Second, we changed our idea of reality. We used to believe we inhabited a cosmos in which the visible (i.e. the immanent) was only a small part and it was regularly invaded and influenced by unseen, spiritual forces (i.e. the transcendent). Whereas today we believe the universe is self-contained, operating on the basis of fixed, unchanging, mechanical laws.

Finally, because our view of reality changed we needed to change our view of meaning to fit that reality. Humans used to look for meaning in transcendent things (i.e. things like Heaven or Truth, things that transcend the immanent/physical world.) Though people disagreed about the goal, everyone believed that humanity was made to be something greater than it is. Because we couldn’t agree and because we couldn’t seem to attain it, we lowered the bar and began to focus on physical, human flourishing. People have always sought this, but now many seek this exclusively (Taylor calls this exclusive humanism). Think of your secular neighbors—many seek their meaning exclusively in the things of this world, with no reference to higher or spiritual things. But meaning, by itself, is a mirage—in itself it has no lasting good. Men have died for their country, for their family, for God, but no one has died for “meaning” and no one can live for meaning. So secularism’s quest for meaning apart from any concrete, objective, transcendent good is bound to end in failure and frustration.

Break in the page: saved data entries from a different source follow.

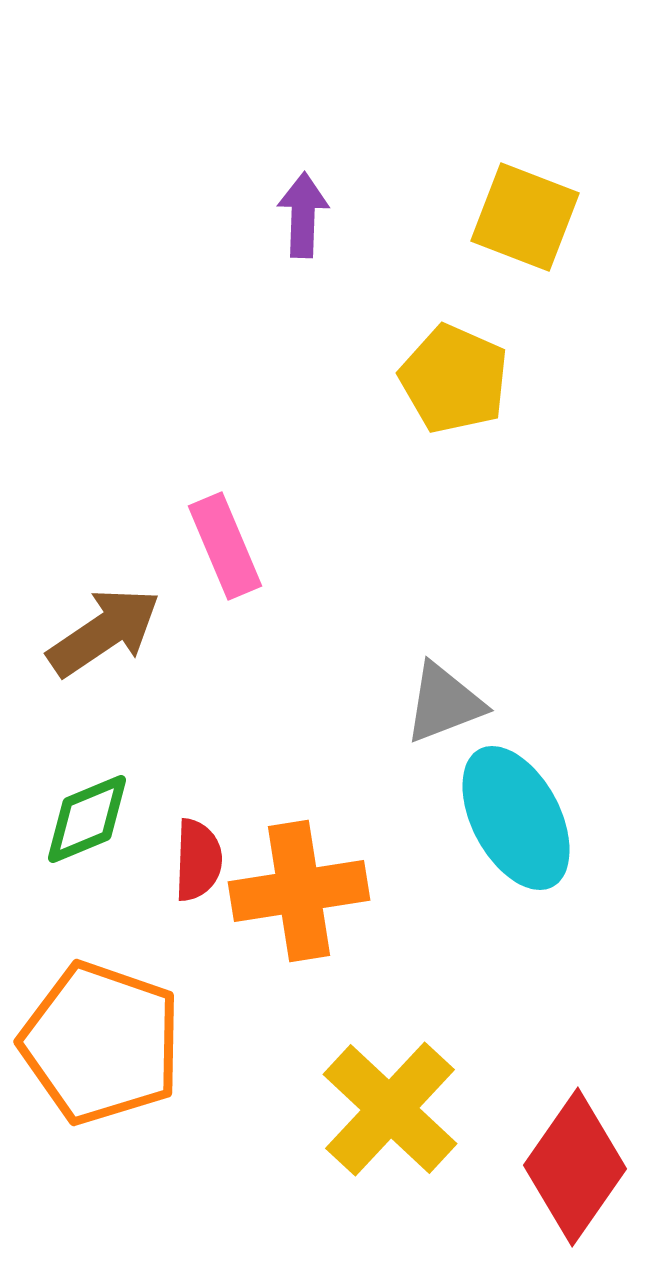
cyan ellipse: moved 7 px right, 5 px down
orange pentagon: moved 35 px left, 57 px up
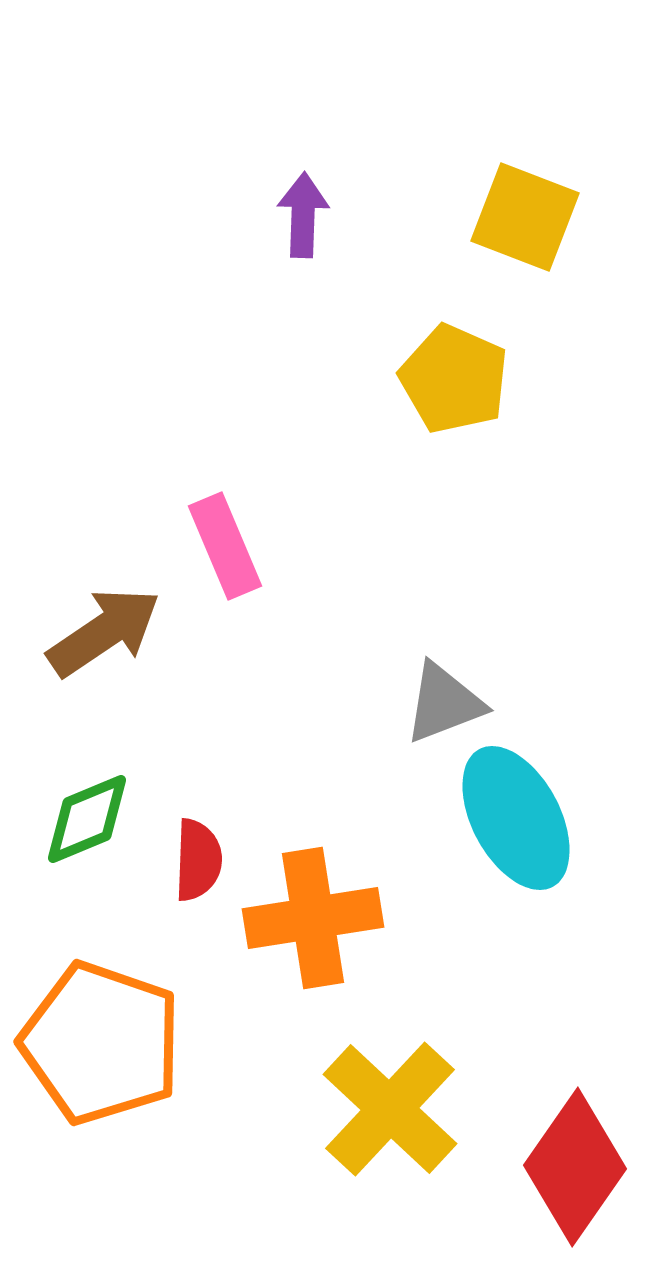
orange cross: moved 14 px right, 27 px down
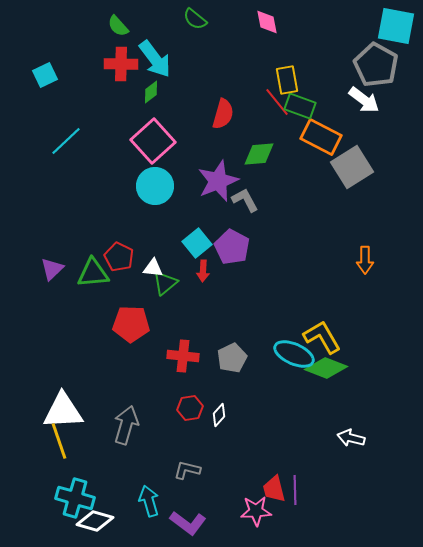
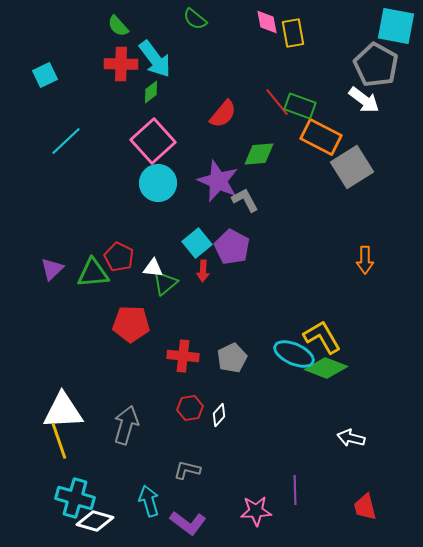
yellow rectangle at (287, 80): moved 6 px right, 47 px up
red semicircle at (223, 114): rotated 24 degrees clockwise
purple star at (218, 181): rotated 27 degrees counterclockwise
cyan circle at (155, 186): moved 3 px right, 3 px up
red trapezoid at (274, 489): moved 91 px right, 18 px down
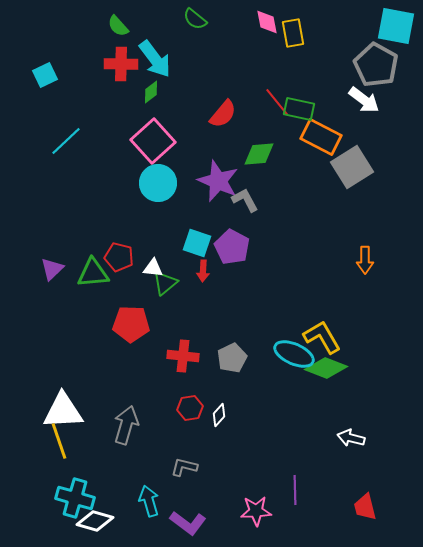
green rectangle at (300, 106): moved 1 px left, 3 px down; rotated 8 degrees counterclockwise
cyan square at (197, 243): rotated 32 degrees counterclockwise
red pentagon at (119, 257): rotated 12 degrees counterclockwise
gray L-shape at (187, 470): moved 3 px left, 3 px up
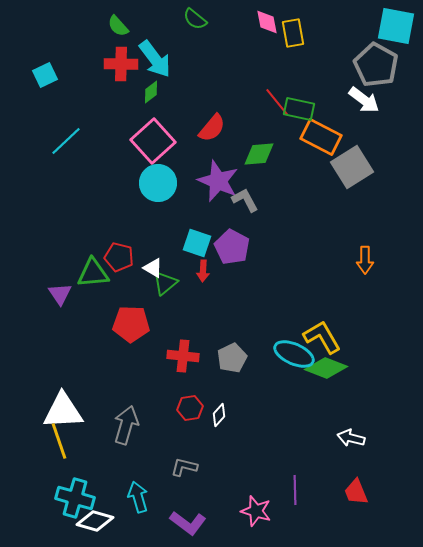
red semicircle at (223, 114): moved 11 px left, 14 px down
white triangle at (153, 268): rotated 25 degrees clockwise
purple triangle at (52, 269): moved 8 px right, 25 px down; rotated 20 degrees counterclockwise
cyan arrow at (149, 501): moved 11 px left, 4 px up
red trapezoid at (365, 507): moved 9 px left, 15 px up; rotated 8 degrees counterclockwise
pink star at (256, 511): rotated 20 degrees clockwise
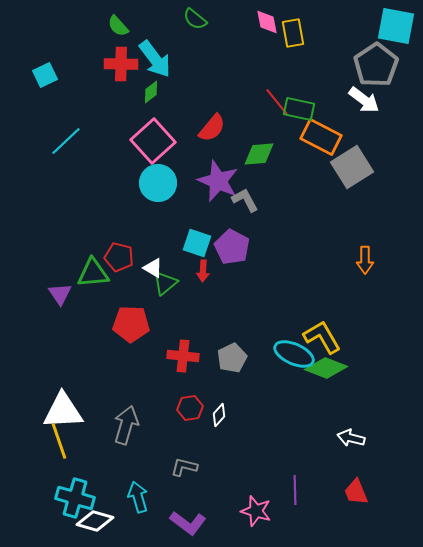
gray pentagon at (376, 65): rotated 9 degrees clockwise
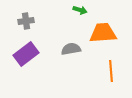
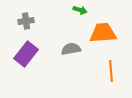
purple rectangle: rotated 15 degrees counterclockwise
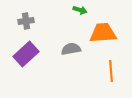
purple rectangle: rotated 10 degrees clockwise
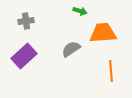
green arrow: moved 1 px down
gray semicircle: rotated 24 degrees counterclockwise
purple rectangle: moved 2 px left, 2 px down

Secularism creates a world wherein people believe that only the physical/immanent exists, so they seek their meaning only in this and are free to do so because we all agree that they exist primarily as individuals and not as members of a community wherein their choices could have damaging consequences. This is a belief system with multiple components that developed slowly over time; it is not simply what is “left over” when we discard primitive beliefs.